The Doctor, not liking something, locks Amy and Rory in the TARDIS, and there’s a good reason for that.  See, House collects Time Lords.  They show up, he takes them out, and used spare parts to make Uncle and Auntie.  The Ood, called “Nephew,” is in cahoots from the looks of things, and learning that the Time War killed all the Time Lords and the Doctor is the last one, well…House wants out.

And that’s where the real treat comes.  Who is the Doctor’s wife?  Well, it’s the TARDIS.  The TARDIS lost all power when whatever makes it run was shifted into Idris.  That’s why she knew the Doctor.  And this is not a particularly romantic relationship as Idris and the Doctor mostly argue over things as House takes over the TARDIS and flies away with Amy and Rory inside, determined to get out of the rift since there won’t be more Time Lords coming to see him.

You know, I gotta wonder about that.  If Time Lords can travel throughout time and space, shouldn’t there be, like, more around?  They’d just have to be off Gallifrey when the place went ka-boom and all.  Or, you know, they left before it went boom, did some traveling throughout time and space, and then went back when it went boom.  Just sayin’.

Regardless, the Doctor is mad the TARDIS never takes him where he wants to go, and Idris responds she actually took him everywhere he needed to be.  And she never said anything before because who could ever get a word in edgewise with the Doctor?

But with House gone, what’s the Doctor and Idris to do before House kills Amy and Rory as they try to hide deep within the bowels of the ship?  Well, the junk all over are crashed TARDISes.  Surely the pair can jury-rig a console and go to where Amy and Rory are?  Sure.  And Idris can send telepathic messages to one of them.  The Doctor asks it be Amy.  He’s traveled with her longer.  Idris doesn’t know which one that is and asks if it is the attractive one.  The Doctor says yes…and Idris sends the messages to Rory.

That’s a nice moment.

Regardless, Uncle and Auntie are dead because House doesn’t need them anymore, and the Doctor and Idris land the console on top of poor Nephew, so he’s gone.  All that’s left is House.  Idris was dying anyway, so if the Doctor can distract House away from the main control center by focusing attention on the secondary one, Idris can flush the TARDIS’s whatever back into the ship and take down House.  Yes, she disintegrates in the process, but her last word is “Hello,” so…she’s probably still in the TARDIS.

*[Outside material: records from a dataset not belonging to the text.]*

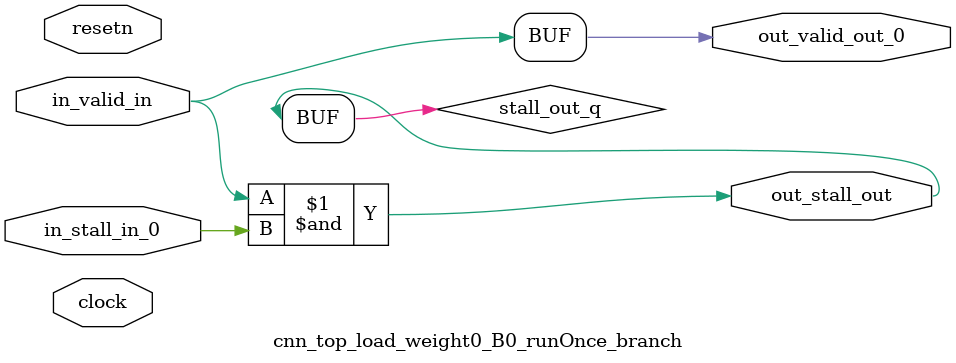
<source format=sv>



(* altera_attribute = "-name AUTO_SHIFT_REGISTER_RECOGNITION OFF; -name MESSAGE_DISABLE 10036; -name MESSAGE_DISABLE 10037; -name MESSAGE_DISABLE 14130; -name MESSAGE_DISABLE 14320; -name MESSAGE_DISABLE 15400; -name MESSAGE_DISABLE 14130; -name MESSAGE_DISABLE 10036; -name MESSAGE_DISABLE 12020; -name MESSAGE_DISABLE 12030; -name MESSAGE_DISABLE 12010; -name MESSAGE_DISABLE 12110; -name MESSAGE_DISABLE 14320; -name MESSAGE_DISABLE 13410; -name MESSAGE_DISABLE 113007; -name MESSAGE_DISABLE 10958" *)
module cnn_top_load_weight0_B0_runOnce_branch (
    input wire [0:0] in_stall_in_0,
    input wire [0:0] in_valid_in,
    output wire [0:0] out_stall_out,
    output wire [0:0] out_valid_out_0,
    input wire clock,
    input wire resetn
    );

    wire [0:0] stall_out_q;


    // stall_out(LOGICAL,6)
    assign stall_out_q = in_valid_in & in_stall_in_0;

    // out_stall_out(GPOUT,4)
    assign out_stall_out = stall_out_q;

    // out_valid_out_0(GPOUT,5)
    assign out_valid_out_0 = in_valid_in;

endmodule

</source>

You know, the TARDIS is, in a sense, the second oldest character on the show behind only the Doctor, and that’s only if you count the interior and not the exterior since I think the first thing you see in the first episode is the outside of the TARDIS.  Why can’t it have a personality of its own?  And since it has traveled with the Doctor for all this time, it can be seen as the Doctor’s wife.  Or spouse as the case may be.  This is very much a Neil Gaiman sort of episode, one that goes for a bit of dark whimsey and largely succeeds as a result.  Besides, if we can get some familiar faces in front of the camera, I am all for getting some familiar names behind it.

Let me know if Alan Moore writes one of these though.  That’ll be trippy as hell.